Besides the SSH mistakes in the example above and the one AuToLog password that was used to access the honeypot, every other password that was used in those honeypot attacks can be found in rockyou2021. In general, honeypot attacks are automated opportunistic bot attacks that prey on weak signals and extract data from them.
During Rapid7's analysis of the passwords that were used, the company found that standard, well-known passwords were preferred over less common passwords. The top five RDP password attempts were: (the empty string), '123', 'password', '123qwe', and 'admin', with '' (the empty string) coming in second. According to the statistics, 123456, nproc, test, qwerty, and password were the top five SSH password attempts over the last 12 months. All of these passwords, as well as all of the others, could have been obtained from rockyou2021.
Rockyou2021 is effectively nothing more than a massive list of words. Random ASCII and mixed ASCII string strings as well as special character strings do not fall under the definition. The number of possible ASCII seven-character strings is approximately 8.4 billion, which would mean that if we added up every possible variation of ASCII seven characters, it would take around 70 trillion possibilities to find the complete set.
With the length of a password being increased, the probability that this would happen will rise dramatically. From Rapid7's analysis, the overriding conclusion is that the use of long, strong random strings like those generated by password manager applications and which are not likely to be included in dictionaries would provide a very strong defense against opportunistic bot-driven automated attacks that are carried out by hackers.

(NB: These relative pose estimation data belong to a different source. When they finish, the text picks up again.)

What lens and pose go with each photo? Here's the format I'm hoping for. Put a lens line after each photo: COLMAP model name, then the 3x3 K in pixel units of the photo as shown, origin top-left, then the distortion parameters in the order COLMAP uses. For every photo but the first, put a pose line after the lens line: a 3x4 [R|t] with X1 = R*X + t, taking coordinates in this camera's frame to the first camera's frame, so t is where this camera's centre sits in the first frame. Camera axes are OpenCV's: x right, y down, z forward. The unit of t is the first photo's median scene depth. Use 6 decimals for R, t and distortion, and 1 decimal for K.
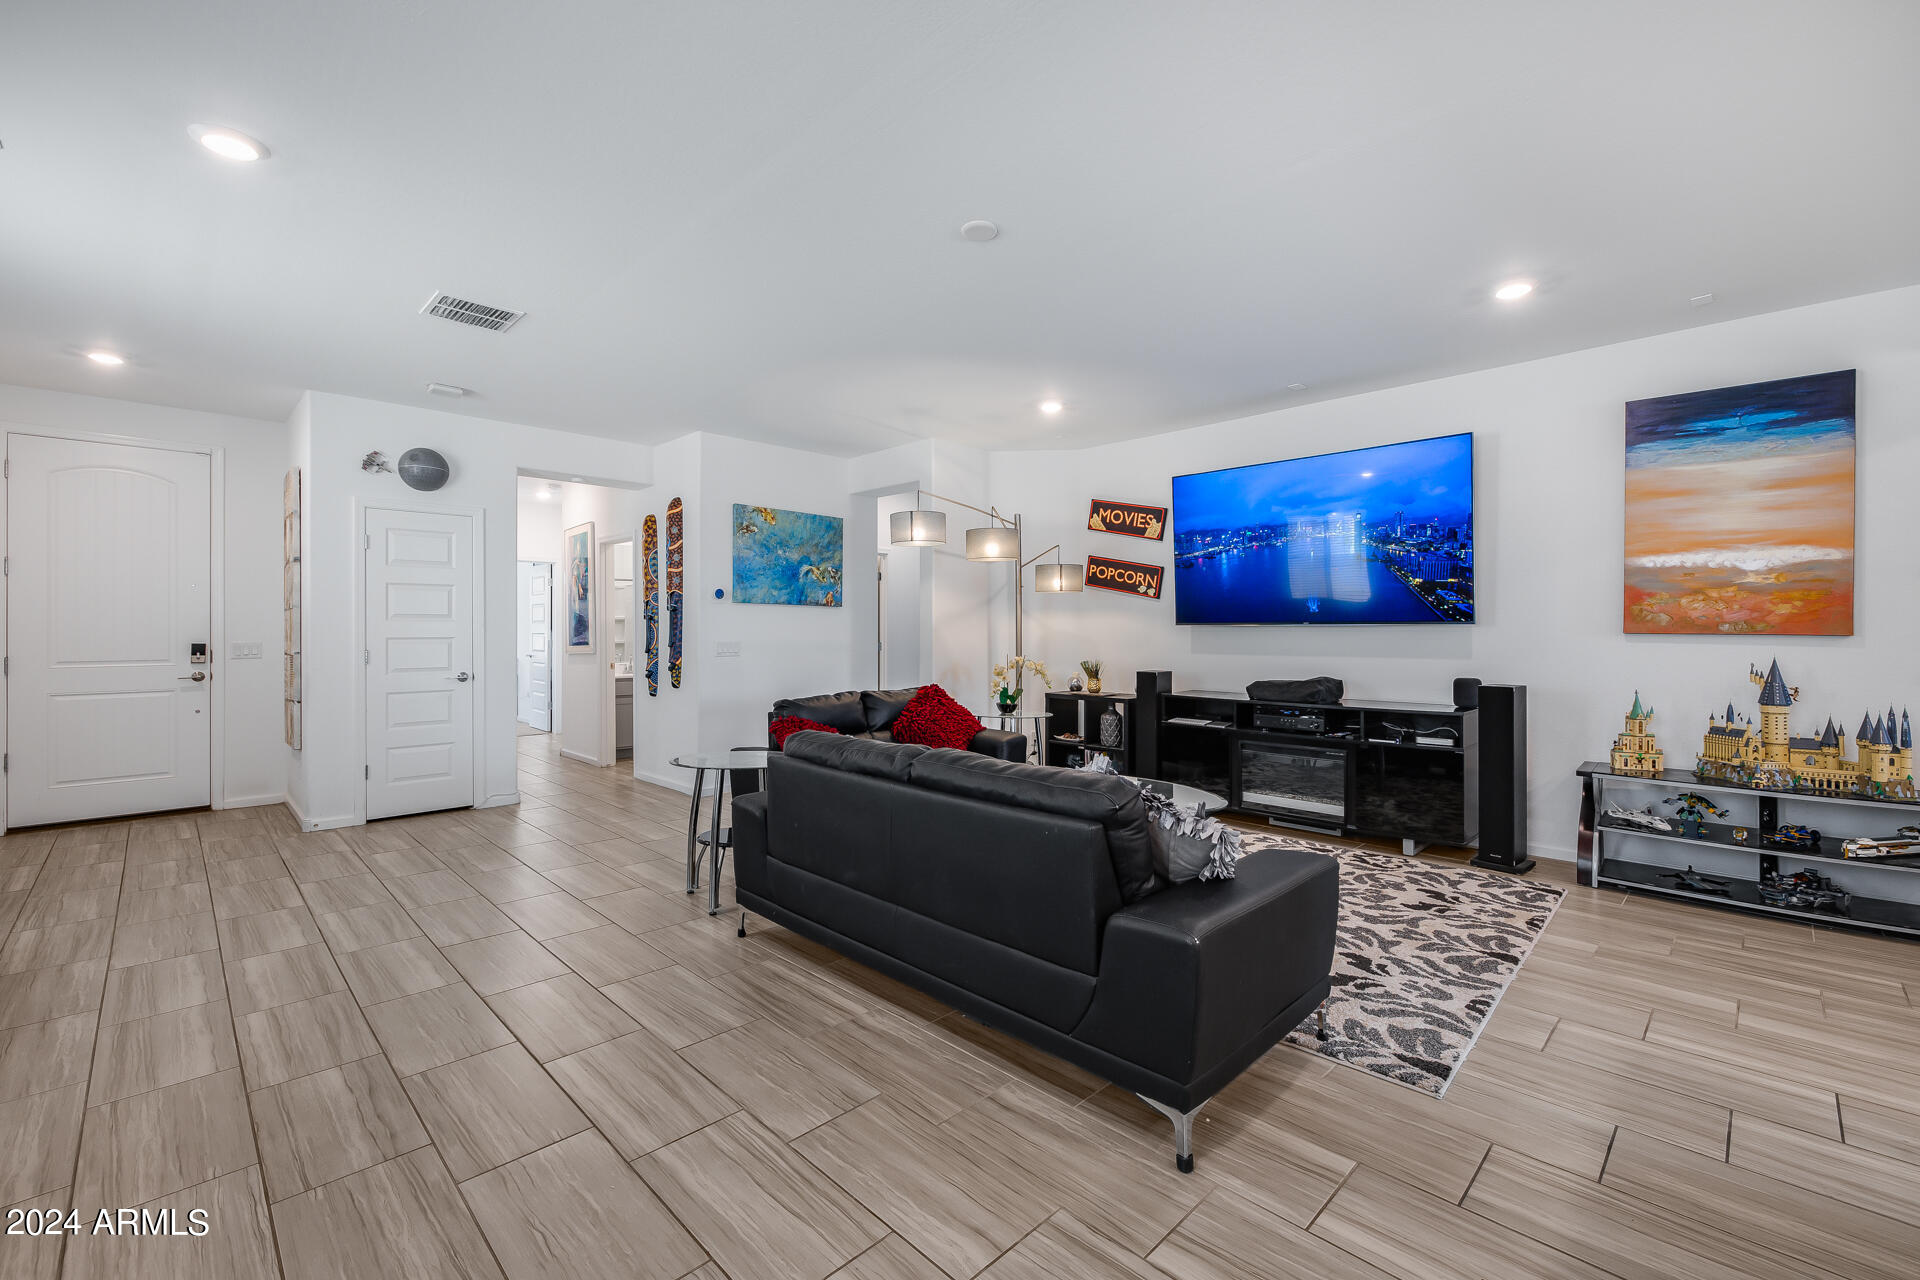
lens RADIAL K [[793.6, 0, 968.6], [0, 793.6, 631.7], [0, 0, 1]] dist [0.000090, -0.000231]
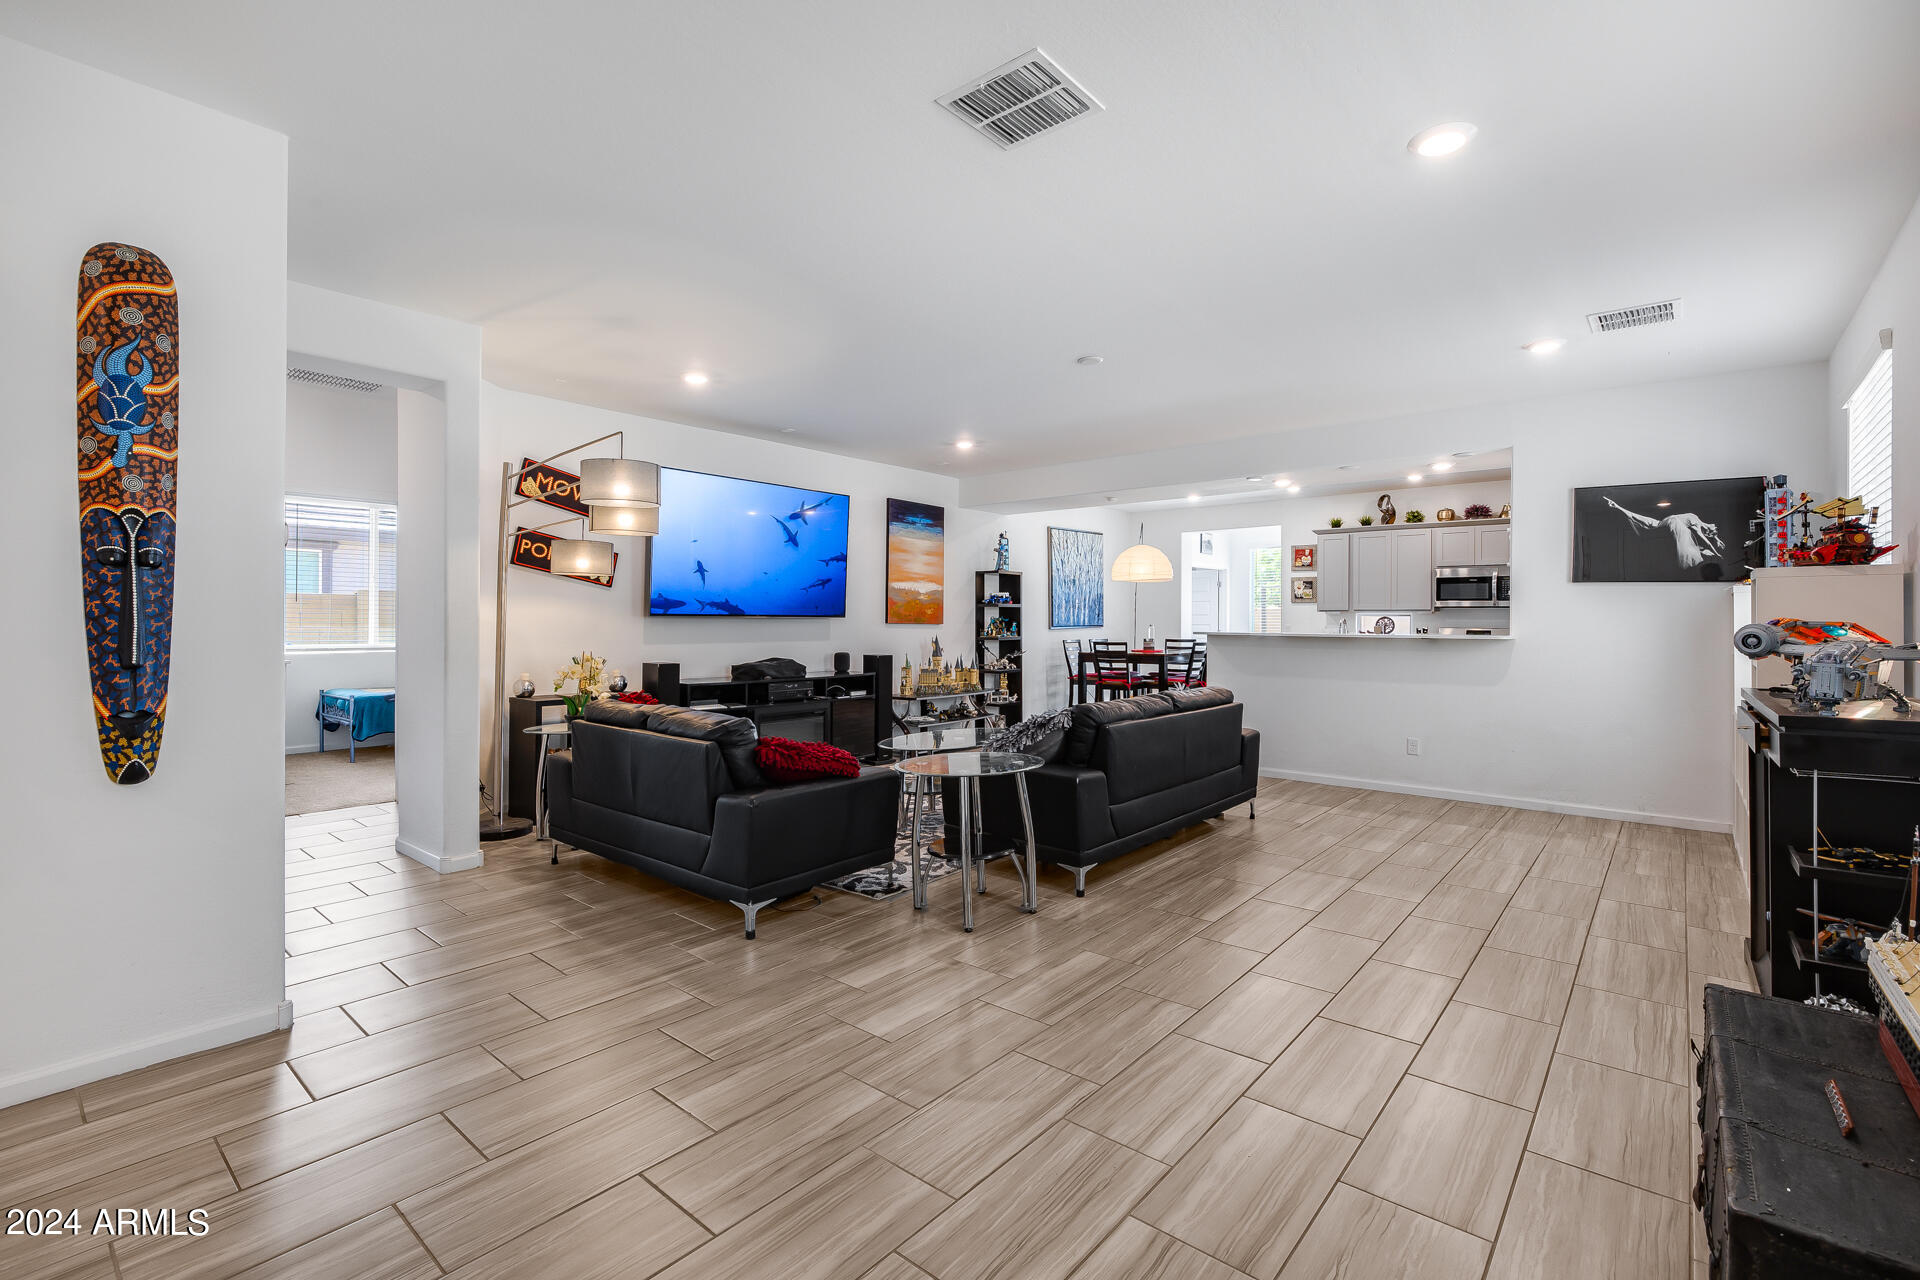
lens RADIAL K [[877.5, 0, 931.6], [0, 877.5, 618.3], [0, 0, 1]] dist [-0.001660, -0.000058]
pose [[-0.065092, 0.003290, 0.997874, -1.224771], [0.000009, 0.999995, -0.003297, -0.002947], [-0.997879, -0.000205, -0.065092, 1.049522]]
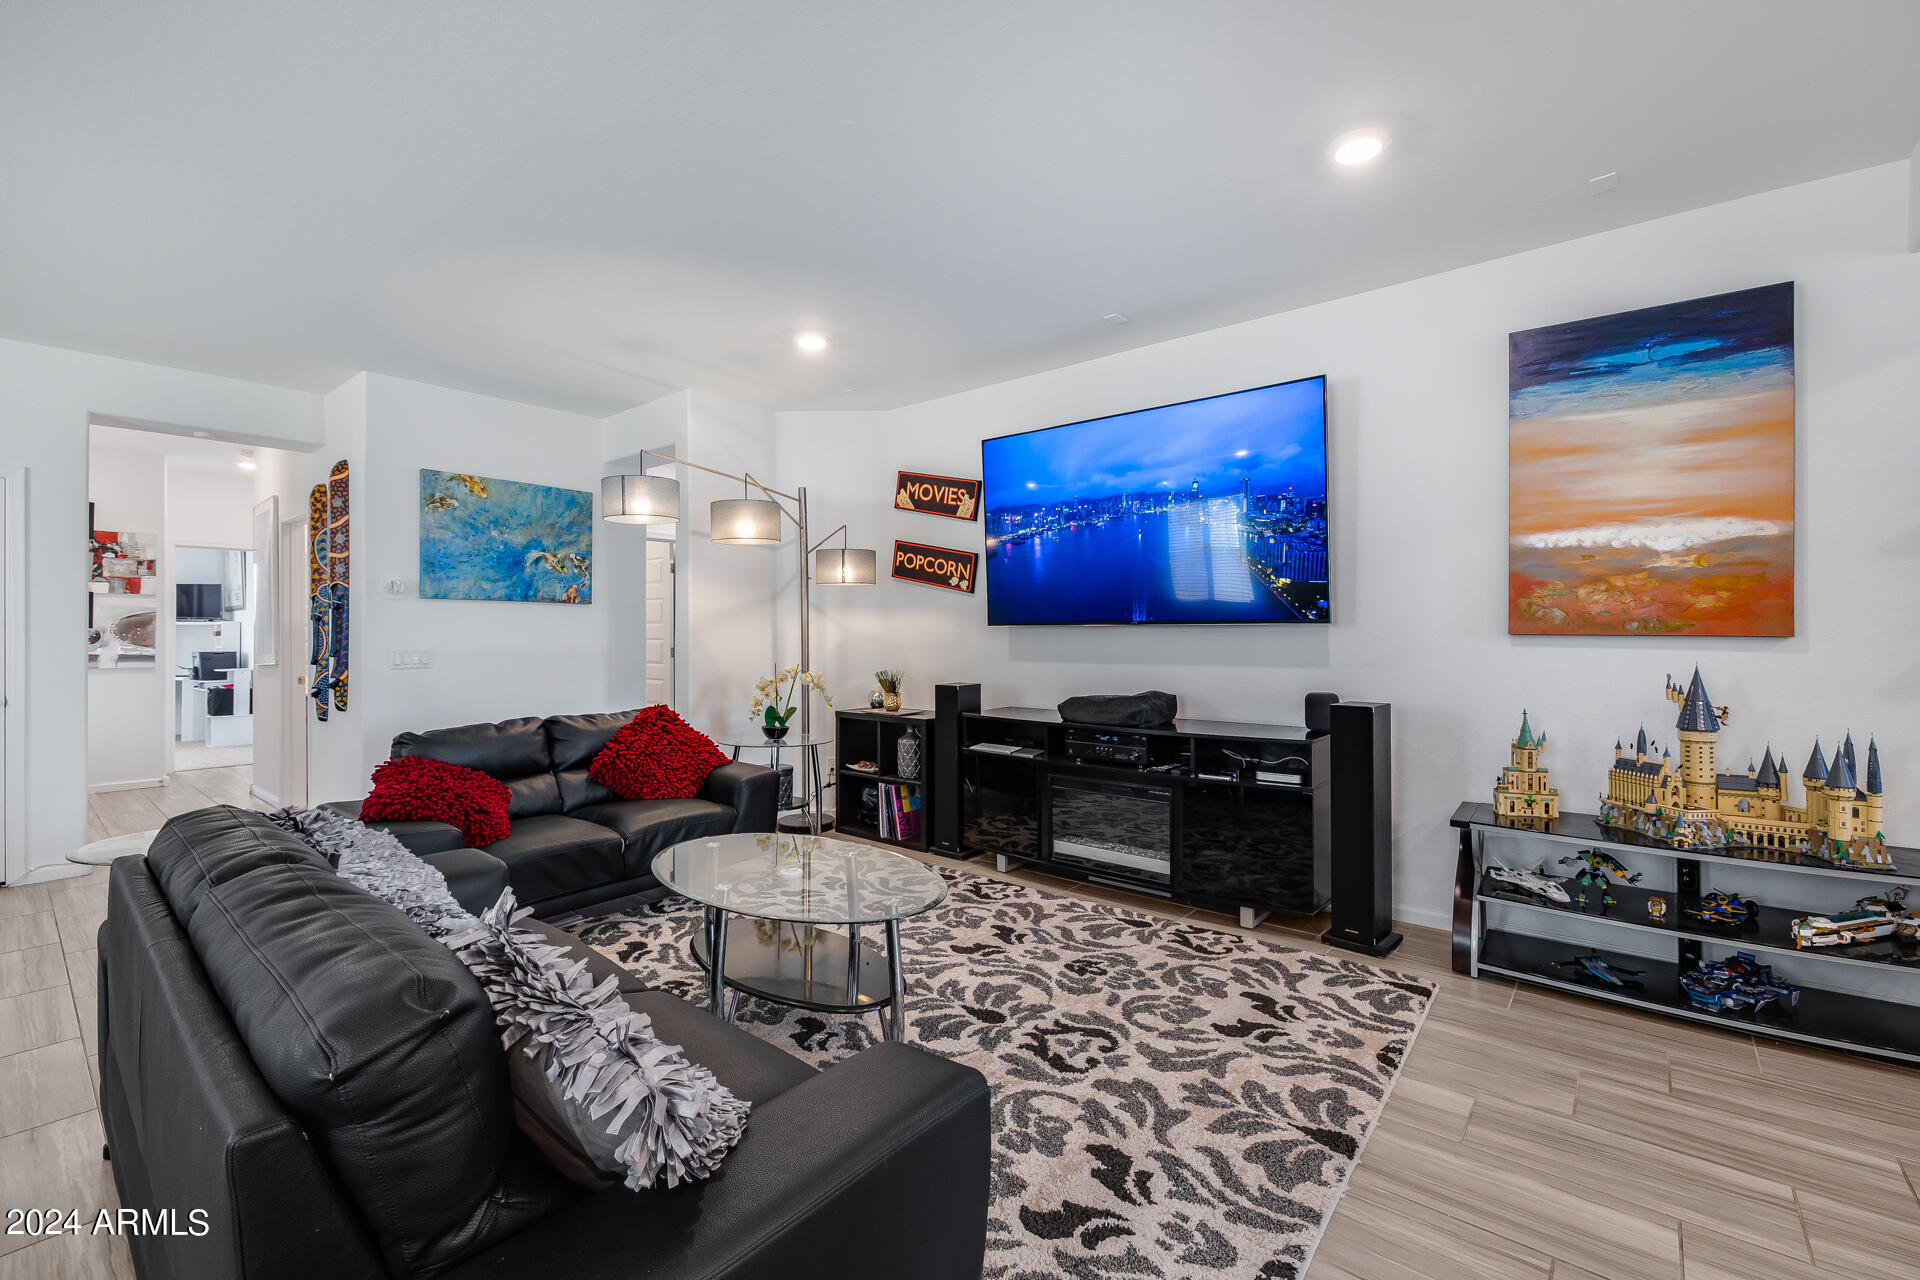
lens RADIAL K [[809.8, 0, 961.9], [0, 809.8, 630.1], [0, 0, 1]] dist [-0.003008, 0.000324]
pose [[0.995784, -0.003842, 0.091647, 0.231998], [0.004174, 0.999985, -0.003430, -0.001755], [-0.091632, 0.003799, 0.995786, 0.275588]]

Despite their low costs, Tod Beardsley, Rapid Seven's director of research, advises that these automated attacks are not complementary to each other, but are rather low-cost. As a result, this indicates that password managers are currently not the default method of generating and storing passwords, which signifies that this needs to change. It is imperative to note that password managers have one major drawback, which is that they are not always intuitive or easy to use.